*Texto proporcionado*.
* * * * *
Dicen en Francia que muchos se creen caca y no llegan a pedo; y que se tiran
pedos por encima de donde tienen el culo. Otros los llaman el pequeño poder. Y
uno tiene derecho a pensar que, aunque haya muchos que sean así, hay muchos
otros que no lo son. Porque creemos en la bondad natural del ser humano. Y
porque es la única garantía que tenemos de que nunca, por mucho que nos asuste
lo que ya está sucediendo, nunca suceda que nos lleguen a gobernar las
máquinas.
Muchos han tratado esta utopía de un futuro caótico, insulso y audaz.El Estado y Sociedad son tan tiranos a la vez en una suerte de mixtura deprimente, pero futuro al fin. Rescato:"El mundo de la tiranía ha llegado ya. Tiene forma de democracia, ¿qué no sería si viviéramos en dictadura? Vives para servir a la máquina, al ordenador que manda en todos los ordenadores, al cerebro que piensa en lugar del tuyo, siendo el tuyo de neuronas y el otro de hojalata. El futuro distópico ha llegado ya."
* * * * *
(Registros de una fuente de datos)
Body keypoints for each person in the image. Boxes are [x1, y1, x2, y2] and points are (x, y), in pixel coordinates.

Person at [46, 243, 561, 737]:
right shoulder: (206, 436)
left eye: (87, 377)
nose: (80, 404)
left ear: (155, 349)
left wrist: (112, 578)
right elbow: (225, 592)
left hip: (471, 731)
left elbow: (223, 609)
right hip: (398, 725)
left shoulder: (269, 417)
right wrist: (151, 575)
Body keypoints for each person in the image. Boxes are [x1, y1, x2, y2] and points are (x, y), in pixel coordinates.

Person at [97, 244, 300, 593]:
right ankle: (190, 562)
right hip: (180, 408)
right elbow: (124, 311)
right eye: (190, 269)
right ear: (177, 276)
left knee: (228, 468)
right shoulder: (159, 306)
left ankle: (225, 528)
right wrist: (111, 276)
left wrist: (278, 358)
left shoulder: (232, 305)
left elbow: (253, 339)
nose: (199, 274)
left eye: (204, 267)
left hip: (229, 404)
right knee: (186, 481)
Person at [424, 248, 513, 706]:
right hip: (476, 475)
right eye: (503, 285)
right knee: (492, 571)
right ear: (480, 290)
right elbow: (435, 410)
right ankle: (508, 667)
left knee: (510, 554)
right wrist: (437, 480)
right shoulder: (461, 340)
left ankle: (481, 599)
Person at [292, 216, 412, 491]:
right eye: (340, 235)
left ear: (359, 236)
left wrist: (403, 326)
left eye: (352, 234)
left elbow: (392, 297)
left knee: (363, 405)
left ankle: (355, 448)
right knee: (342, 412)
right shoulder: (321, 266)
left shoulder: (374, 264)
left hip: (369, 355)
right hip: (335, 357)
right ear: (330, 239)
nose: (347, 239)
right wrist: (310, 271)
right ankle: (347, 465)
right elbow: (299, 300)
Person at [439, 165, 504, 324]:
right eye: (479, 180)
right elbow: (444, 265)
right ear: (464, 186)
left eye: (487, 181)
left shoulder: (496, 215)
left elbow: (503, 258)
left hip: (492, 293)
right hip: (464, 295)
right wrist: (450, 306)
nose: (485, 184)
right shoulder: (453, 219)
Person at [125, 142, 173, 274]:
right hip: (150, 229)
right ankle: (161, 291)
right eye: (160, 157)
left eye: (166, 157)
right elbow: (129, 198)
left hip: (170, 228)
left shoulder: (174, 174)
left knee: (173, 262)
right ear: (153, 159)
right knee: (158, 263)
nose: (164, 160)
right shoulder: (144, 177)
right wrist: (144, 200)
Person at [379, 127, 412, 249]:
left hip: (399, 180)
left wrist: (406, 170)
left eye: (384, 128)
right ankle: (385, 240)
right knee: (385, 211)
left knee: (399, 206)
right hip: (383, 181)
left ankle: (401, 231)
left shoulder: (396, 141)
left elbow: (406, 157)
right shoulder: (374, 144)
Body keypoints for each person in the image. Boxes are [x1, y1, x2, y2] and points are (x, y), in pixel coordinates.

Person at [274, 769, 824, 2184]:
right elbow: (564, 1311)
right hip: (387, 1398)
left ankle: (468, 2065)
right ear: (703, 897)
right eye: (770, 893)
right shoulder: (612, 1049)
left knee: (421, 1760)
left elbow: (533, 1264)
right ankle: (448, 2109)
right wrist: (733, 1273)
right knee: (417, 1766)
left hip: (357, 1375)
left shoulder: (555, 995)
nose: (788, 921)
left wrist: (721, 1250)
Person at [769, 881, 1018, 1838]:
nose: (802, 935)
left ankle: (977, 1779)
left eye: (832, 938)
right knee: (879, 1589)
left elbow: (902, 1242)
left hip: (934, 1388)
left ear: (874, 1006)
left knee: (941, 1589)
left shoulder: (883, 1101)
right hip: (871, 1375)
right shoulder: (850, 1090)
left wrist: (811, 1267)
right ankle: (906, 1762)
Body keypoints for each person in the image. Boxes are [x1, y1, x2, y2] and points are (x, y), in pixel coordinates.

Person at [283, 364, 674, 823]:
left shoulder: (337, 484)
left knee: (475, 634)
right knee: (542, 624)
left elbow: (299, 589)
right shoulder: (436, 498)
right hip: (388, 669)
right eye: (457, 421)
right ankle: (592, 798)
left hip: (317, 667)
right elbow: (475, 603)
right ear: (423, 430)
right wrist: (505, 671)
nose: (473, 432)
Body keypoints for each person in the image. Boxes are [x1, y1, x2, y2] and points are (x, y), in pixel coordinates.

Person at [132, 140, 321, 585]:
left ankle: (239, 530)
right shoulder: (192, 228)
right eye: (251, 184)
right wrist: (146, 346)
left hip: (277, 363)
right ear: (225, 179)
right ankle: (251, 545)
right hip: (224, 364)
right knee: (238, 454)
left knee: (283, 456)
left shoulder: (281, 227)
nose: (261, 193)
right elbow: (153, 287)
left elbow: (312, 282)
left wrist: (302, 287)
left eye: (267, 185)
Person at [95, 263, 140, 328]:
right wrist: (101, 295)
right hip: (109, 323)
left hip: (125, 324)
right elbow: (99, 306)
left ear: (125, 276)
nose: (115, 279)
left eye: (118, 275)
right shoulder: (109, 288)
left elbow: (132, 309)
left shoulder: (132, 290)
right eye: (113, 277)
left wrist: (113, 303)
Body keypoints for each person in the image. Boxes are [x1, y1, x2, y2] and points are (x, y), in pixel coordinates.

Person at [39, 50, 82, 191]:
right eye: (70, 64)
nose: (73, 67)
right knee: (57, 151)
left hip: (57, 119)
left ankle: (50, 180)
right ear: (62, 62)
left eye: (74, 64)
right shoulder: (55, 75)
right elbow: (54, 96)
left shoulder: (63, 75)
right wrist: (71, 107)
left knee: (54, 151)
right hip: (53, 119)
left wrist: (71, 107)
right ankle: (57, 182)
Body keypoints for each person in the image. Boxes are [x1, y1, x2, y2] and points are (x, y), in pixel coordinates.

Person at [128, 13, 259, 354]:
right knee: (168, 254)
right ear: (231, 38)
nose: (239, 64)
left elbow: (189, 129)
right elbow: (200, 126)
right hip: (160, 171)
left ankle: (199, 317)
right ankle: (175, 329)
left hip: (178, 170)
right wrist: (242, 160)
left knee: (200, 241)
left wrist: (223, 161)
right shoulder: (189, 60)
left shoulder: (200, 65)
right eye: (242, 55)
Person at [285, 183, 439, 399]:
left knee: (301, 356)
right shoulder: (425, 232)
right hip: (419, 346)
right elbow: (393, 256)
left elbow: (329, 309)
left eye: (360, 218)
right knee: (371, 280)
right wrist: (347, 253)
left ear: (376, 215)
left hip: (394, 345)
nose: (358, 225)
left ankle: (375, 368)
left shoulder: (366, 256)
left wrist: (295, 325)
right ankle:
* * * * *
*Consigna*.
Resume en menos palabras el párrafo del texto proporcionado que empieza con «Dicen en Francia que», sin perder sus ideas principales.

*Respuesta esperada*.
Un dicho francés afirma que muchos se creen más de lo que son, y otros llaman a esto «el pequeño poder». Aun así, cabe pensar que muchos otros no son así, porque creemos en la bondad natural del ser humano. Esa bondad es la única garantía de que, por mucho que asuste lo que ya está pasando, nunca nos lleguen a gobernar las máquinas.